======== DOCUMENT ========
The name of the file. Follows the same semantics as the file naming in [grDevices::png()], meaning that you can provide a [sprintf()] compliant string format to name multiple plots (such as the default value)

width, height

The dimensions of the device

units

The unit `width` and `height` is measured in, in either pixels (`'px'`), inches (`'in'`), millimeters (`'mm'`), or centimeter (`'cm'`).

pointsize

The default pointsize of the device in pt. This will in general not have any effect on grid graphics (including ggplot2) as text size is always set explicitly there.

background

The background colour of the device

res

The resolution of the device. This setting will govern how device dimensions given in inches, centimeters, or millimeters will be converted to pixels. Further, it will be used to scale text sizes and linewidths

scaling

A scaling factor to apply to the rendered line width and text size. Useful for getting the right dimensions at the resolution that you need. If e.g. you need to render a plot at 4000x3000 pixels for it to fit into a layout, but you find that the result appears to small, you can increase the `scaling` argument to make everything appear bigger at the same resolution.
======== ROWS ========
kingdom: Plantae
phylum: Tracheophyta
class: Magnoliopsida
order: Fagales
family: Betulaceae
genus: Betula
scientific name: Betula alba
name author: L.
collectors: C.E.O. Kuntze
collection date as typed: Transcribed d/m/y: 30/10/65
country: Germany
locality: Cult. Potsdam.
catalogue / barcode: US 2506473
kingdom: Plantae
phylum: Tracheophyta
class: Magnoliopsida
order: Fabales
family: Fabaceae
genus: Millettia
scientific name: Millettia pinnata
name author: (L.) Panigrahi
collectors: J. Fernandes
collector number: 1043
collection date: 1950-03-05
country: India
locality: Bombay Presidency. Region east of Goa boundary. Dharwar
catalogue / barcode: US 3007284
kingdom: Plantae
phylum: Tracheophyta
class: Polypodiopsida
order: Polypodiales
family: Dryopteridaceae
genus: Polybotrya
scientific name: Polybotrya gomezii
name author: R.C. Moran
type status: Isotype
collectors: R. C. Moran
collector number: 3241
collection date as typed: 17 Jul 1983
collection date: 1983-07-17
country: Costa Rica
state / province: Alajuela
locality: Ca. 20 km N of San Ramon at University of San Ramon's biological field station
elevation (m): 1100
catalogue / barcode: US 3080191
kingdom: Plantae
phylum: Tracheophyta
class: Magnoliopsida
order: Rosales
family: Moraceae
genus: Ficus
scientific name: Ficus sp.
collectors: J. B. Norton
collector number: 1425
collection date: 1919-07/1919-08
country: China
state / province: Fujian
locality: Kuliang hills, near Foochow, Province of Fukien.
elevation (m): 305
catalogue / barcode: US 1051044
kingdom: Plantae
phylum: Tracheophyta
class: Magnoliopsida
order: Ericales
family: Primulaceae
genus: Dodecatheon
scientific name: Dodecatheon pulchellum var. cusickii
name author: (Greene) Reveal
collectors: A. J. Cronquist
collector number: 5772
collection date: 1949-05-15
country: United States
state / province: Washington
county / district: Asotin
========
_WORK TO COMPLETE_:
a. Rewrite the source entries, starting at the line that has "order: Polypodiales" and ending after the line that has "scientific name: Ficus sp.", with "catalogue" changed to "catalog" and nothing else altered.
b. Extend the graphics device argument documentation past its last line.

_RESPONSE LIST_:
a.
order: Polypodiales
family: Dryopteridaceae
genus: Polybotrya
scientific name: Polybotrya gomezii
name author: R.C. Moran
type status: Isotype
collectors: R. C. Moran
collector number: 3241
collection date as typed: 17 Jul 1983
collection date: 1983-07-17
country: Costa Rica
state / province: Alajuela
locality: Ca. 20 km N of San Ramon at University of San Ramon's biological field station
elevation (m): 1100
catalog / barcode: US 3080191
kingdom: Plantae
phylum: Tracheophyta
class: Magnoliopsida
order: Rosales
family: Moraceae
genus: Ficus
scientific name: Ficus sp.

b.
snap_rect

Should axis-aligned rectangles drawn with only fill snap to the pixel grid. This will prevent anti-aliasing artifacts when two rectangles are touching at their border.

quality

An integer between `0` and `100` defining the quality/size tradeoff. Setting this to `100` will result in no compression.

smoothing

A smoothing factor to apply before compression, from `0` (no smoothing) to `100` (full smoothing). Can also by `FALSE` (no smoothing) or `TRUE` (full smoothing).

method

The compression algorithm to use. Either `'slow'`, `'fast'`, or `'float'`. Default is `'slow'` which works best for most cases. `'fast'` should only be used when quality is below `97` as it may result in worse performance at high quality settings. `'float'` is a legacy options that calculate the compression using floating point precission instead of with integers. It offers no quality benefit and is often much slower.

bg

Same as `background` for compatibility with old graphic device APIs

Note

Smoothing is only applied if ragg has been compiled against a jpeg library that supports smoothing.

Examples

file <- tempfile(fileext = '.jpeg')
agg_jpeg(file, quality = 50)
plot(sin, -pi, 2*pi)
dev.off()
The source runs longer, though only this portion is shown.